The company picture matches what associates are seeing

Home Depot’s first-quarter fiscal 2026 results line up with that same pattern. The company reported sales of $41.8 billion, up 4.8% from a year earlier, while comparable sales rose 0.6% overall and 0.4% in the U.S. Net earnings came in at $3.3 billion, or $3.30 per diluted share, down from $3.4 billion, or $3.45 per diluted share, a year earlier. Ted Decker said underlying demand was “relatively similar” to fiscal 2025 even as consumer uncertainty and housing affordability pressure increased.

That is the kind of quarter that tells store leaders to stay disciplined. The business is not shrinking across the board, but it is not being pulled forward by a broad remodel cycle either. Home Depot reaffirmed fiscal 2026 guidance for total sales growth of about 2.5% to 4.5% and comparable sales growth of roughly flat to 2.0%, which suggests management is still planning for a cautious customer.

Pro is helping offset DIY weakness

One important wrinkle is that Home Depot said Pro customers outperformed DIY in the quarter. Big-ticket comparable transactions, defined as purchases over $1,000, rose 0.8%, even though larger discretionary projects remained under pressure. That is a sign that the store is serving two different modes at once: cautious homeowners trimming projects down, and professionals still moving product through the building.

For associates, that means speed and product confidence matter just as much as ever. The pro customer often knows exactly what is needed, while the DIY customer may need help figuring out how to cut scope without cutting quality. Both require accuracy, but the selling style is different. The shared skill is knowing the right product, the right substitute, and the right add-on.

What the outlook says about the year ahead

Home Depot was already bracing for a muted market before the quarter landed. In December 2025, the company said it expected the home improvement market to range between -1% and +1% in fiscal 2026, and it laid out a strategy centered on core and culture, a frictionless interconnected experience, and winning the pro. The company ended the quarter with 2,361 retail stores and more than 1,280 SRS locations across North America and the Caribbean, which gives it scale, but scale only works if the customer mix is read correctly on the floor.

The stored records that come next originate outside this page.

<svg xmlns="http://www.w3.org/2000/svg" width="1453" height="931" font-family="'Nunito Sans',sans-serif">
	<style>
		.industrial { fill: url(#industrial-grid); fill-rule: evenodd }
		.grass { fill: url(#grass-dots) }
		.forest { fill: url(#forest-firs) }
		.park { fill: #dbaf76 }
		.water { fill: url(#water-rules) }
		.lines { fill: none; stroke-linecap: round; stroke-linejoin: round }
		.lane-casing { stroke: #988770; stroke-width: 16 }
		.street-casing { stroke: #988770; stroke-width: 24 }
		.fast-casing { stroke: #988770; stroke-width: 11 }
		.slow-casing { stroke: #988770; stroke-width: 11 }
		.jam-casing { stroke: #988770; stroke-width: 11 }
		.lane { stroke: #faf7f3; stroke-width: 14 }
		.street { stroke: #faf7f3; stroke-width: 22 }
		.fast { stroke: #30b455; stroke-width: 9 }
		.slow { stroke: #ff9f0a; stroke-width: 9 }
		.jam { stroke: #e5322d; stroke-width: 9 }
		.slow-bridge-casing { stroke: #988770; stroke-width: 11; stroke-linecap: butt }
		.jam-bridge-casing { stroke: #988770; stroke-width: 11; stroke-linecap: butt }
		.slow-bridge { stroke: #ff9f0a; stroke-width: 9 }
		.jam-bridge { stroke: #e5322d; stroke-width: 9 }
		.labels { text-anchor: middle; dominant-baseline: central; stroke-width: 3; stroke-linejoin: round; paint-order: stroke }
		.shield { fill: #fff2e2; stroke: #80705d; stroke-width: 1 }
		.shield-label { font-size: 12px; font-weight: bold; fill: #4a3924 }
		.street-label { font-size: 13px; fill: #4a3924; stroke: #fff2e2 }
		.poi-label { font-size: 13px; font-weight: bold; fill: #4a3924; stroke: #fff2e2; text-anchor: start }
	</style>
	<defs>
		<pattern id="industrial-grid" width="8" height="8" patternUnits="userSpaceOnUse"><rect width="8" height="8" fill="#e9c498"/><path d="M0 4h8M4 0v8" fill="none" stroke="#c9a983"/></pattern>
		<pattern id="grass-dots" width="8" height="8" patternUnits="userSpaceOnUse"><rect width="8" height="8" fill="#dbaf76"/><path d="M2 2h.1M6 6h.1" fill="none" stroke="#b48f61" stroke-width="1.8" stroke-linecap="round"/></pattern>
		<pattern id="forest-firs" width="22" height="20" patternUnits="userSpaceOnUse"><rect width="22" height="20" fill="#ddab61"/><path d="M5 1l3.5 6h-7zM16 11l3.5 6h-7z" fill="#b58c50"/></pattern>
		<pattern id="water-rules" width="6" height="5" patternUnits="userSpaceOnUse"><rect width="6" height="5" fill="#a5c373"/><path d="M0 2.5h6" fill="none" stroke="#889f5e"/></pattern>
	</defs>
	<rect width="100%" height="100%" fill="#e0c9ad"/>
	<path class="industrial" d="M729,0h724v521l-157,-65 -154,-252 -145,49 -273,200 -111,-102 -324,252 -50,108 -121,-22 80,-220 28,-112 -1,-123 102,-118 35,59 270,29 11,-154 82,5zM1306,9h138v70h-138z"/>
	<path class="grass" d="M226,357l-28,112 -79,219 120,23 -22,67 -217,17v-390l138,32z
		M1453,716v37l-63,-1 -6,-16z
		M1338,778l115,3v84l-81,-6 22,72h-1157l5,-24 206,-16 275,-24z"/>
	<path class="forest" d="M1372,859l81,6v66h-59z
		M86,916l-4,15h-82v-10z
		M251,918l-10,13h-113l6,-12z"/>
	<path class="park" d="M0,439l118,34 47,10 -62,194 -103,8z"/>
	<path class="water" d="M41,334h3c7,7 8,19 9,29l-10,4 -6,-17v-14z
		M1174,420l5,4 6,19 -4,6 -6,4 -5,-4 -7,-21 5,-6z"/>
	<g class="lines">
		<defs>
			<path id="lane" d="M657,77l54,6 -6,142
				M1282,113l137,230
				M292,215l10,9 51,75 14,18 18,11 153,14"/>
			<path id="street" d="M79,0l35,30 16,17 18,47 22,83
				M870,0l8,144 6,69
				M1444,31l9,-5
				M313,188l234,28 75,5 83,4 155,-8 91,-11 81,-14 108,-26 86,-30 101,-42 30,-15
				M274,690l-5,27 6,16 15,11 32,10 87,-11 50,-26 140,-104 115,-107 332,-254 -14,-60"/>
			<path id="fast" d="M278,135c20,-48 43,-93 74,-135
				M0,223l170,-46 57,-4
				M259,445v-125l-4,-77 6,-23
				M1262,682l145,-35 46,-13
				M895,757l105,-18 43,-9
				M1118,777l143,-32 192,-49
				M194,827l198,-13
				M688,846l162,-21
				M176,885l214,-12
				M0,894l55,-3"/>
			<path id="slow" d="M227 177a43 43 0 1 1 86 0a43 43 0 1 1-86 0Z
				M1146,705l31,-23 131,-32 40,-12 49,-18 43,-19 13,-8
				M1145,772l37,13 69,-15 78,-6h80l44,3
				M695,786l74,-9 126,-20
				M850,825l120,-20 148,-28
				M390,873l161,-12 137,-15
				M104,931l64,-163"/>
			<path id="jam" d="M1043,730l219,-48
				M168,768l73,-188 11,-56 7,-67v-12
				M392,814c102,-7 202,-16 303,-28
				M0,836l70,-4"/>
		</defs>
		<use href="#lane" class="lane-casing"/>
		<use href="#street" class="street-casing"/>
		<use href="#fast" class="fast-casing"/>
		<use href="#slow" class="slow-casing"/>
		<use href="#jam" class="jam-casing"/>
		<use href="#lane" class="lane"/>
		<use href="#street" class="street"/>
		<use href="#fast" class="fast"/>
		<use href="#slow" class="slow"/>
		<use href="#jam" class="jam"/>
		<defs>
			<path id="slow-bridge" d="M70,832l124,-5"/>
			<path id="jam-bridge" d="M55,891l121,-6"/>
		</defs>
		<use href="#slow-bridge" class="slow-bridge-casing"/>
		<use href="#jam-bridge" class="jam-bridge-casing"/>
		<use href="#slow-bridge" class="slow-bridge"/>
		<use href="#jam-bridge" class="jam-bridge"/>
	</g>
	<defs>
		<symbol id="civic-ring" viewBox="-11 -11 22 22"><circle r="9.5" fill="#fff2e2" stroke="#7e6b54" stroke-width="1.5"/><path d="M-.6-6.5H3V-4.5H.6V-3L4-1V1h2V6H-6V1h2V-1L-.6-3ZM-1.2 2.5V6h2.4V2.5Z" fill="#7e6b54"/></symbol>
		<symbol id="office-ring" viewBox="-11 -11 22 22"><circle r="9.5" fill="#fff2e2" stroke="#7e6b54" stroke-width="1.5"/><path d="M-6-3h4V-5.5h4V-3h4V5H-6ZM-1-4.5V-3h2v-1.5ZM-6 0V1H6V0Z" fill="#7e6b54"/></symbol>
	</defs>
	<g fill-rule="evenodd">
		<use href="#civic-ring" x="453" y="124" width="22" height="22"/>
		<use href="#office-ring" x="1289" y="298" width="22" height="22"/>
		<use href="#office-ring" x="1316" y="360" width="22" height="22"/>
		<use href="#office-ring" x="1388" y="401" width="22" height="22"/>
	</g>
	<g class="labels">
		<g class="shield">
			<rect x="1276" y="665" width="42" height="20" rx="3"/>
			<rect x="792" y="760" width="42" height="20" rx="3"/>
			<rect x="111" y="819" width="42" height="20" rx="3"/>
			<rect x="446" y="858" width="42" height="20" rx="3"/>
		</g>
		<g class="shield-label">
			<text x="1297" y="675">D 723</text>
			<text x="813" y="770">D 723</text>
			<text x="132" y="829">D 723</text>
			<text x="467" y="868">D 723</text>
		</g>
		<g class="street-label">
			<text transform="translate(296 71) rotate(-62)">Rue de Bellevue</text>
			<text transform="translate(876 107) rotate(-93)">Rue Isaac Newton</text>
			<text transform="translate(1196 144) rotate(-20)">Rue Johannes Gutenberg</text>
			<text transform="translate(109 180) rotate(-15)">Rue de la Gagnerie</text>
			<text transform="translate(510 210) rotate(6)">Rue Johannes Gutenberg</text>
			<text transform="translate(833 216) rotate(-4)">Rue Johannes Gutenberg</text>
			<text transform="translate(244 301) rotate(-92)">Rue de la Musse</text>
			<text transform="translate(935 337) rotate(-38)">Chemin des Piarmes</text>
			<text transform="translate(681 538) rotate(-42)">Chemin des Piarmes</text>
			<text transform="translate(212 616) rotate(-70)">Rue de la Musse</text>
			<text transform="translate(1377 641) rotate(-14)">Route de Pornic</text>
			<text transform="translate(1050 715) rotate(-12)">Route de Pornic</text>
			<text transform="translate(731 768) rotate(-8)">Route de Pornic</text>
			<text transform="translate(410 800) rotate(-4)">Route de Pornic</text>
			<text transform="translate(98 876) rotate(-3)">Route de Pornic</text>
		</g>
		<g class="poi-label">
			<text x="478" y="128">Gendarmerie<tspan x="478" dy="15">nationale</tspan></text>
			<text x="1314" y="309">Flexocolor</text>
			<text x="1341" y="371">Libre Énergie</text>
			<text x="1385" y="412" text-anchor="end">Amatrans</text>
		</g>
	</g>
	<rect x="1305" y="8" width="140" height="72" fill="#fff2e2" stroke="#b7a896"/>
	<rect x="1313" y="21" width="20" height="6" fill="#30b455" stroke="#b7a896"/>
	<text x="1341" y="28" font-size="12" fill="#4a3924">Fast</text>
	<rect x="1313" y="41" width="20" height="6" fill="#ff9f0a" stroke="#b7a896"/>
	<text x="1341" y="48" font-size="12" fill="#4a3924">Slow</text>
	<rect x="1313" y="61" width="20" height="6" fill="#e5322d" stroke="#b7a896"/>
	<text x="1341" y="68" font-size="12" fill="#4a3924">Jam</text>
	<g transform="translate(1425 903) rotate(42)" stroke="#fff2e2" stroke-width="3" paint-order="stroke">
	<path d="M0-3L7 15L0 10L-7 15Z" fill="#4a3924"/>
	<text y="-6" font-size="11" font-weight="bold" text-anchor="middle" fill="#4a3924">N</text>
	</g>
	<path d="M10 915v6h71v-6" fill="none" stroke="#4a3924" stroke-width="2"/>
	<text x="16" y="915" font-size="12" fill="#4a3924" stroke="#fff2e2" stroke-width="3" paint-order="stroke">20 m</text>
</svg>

The bigger takeaway is simple: the demand is still there, but it has become more practical. Homeowners are not disappearing from the aisles, they are arriving with tighter budgets, clearer goals, and less appetite for overbuilt projects. The stores that win this moment will be the ones where associates know how to shrink a project without shrinking the value of the sale.

This article was produced by Prism’s automated news system from verified source data, official records, and press releases, then run through automated quality and moderation checks before publishing. The system is built and supervised by the people who set the standards it runs under. Read our full AI policy.